Microsoft: SaaS update

It’s difficult to avoid talk of Microsoft at the moment, what with talk of its (stalled?) bid for Yahoo (post) and recent falling profits; what interested me last week was news of Microsoft beginning trials of web-based Office, and its later Live Mesh announcement. Here’s a quick update….

Web-based Office

According to the Times:

Microsoft is poised to cast off a decades-old model of installing programs such as Word and Excel on computers prior to shipping and instead charge consumers to access them on a monthly basis.

The software giant has said it will begin trials of a product that would deliver some of its most iconic programs, including the Office suite, to consumers via the internet, meaning that programs like Word would no longer sit on a user’s PC.

Consumers would instead access Microsoft’s Office Suite – including Word, Excel, and PowerPoint, and other programs… via the web as part of a monthly fee.
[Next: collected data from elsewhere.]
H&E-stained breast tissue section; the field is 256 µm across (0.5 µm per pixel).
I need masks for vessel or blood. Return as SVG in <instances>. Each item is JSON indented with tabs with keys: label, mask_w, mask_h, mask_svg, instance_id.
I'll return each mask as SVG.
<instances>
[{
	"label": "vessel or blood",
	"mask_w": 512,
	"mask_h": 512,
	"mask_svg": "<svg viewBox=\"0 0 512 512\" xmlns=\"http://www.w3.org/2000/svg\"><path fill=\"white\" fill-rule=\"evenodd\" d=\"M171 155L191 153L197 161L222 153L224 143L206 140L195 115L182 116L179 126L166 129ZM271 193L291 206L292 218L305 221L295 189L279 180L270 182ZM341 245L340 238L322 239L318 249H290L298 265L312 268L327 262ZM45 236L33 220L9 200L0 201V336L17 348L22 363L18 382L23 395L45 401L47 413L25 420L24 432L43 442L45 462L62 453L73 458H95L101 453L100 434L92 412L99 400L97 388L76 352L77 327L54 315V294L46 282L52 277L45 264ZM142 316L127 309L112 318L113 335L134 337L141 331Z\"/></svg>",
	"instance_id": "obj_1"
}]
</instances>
Their documents would also sit on Microsoft’s servers.

Microsoft has not said how much the subscription will cost, or when the product is likely to be released, though it suggested it could be introduced by the end of the year.

The move appears to be part of a Microsoft effort to resist Google‘s incursions into its productivity suite territory via Google Docs (with its web-delivered word processing, spreadsheets and presentation applications), by creating its own SaaS offering.

(BTW: Aconex MD and blogger Leigh Jasper has written a couple of interesting posts – see Google Docs, a competitor to construction collaboration tools? and Can you help me? – about how Google Docs did not offer a viable alternative for construction teams wanting to manage project data online.)

Live Mesh

Microsoft announced its Live Mesh vision last Wednesday (see BBC news story, and FAQ: Making sense of Live Mesh), saying it wanted to help users synchronise data across multiple devices and online, blurring the distinction between running software and storing data on a desktop and “in the cloud”, and reflecting, yet again, Microsoft’ss “software plus services” strategy. Reaction has been mixed (see SaaS week post).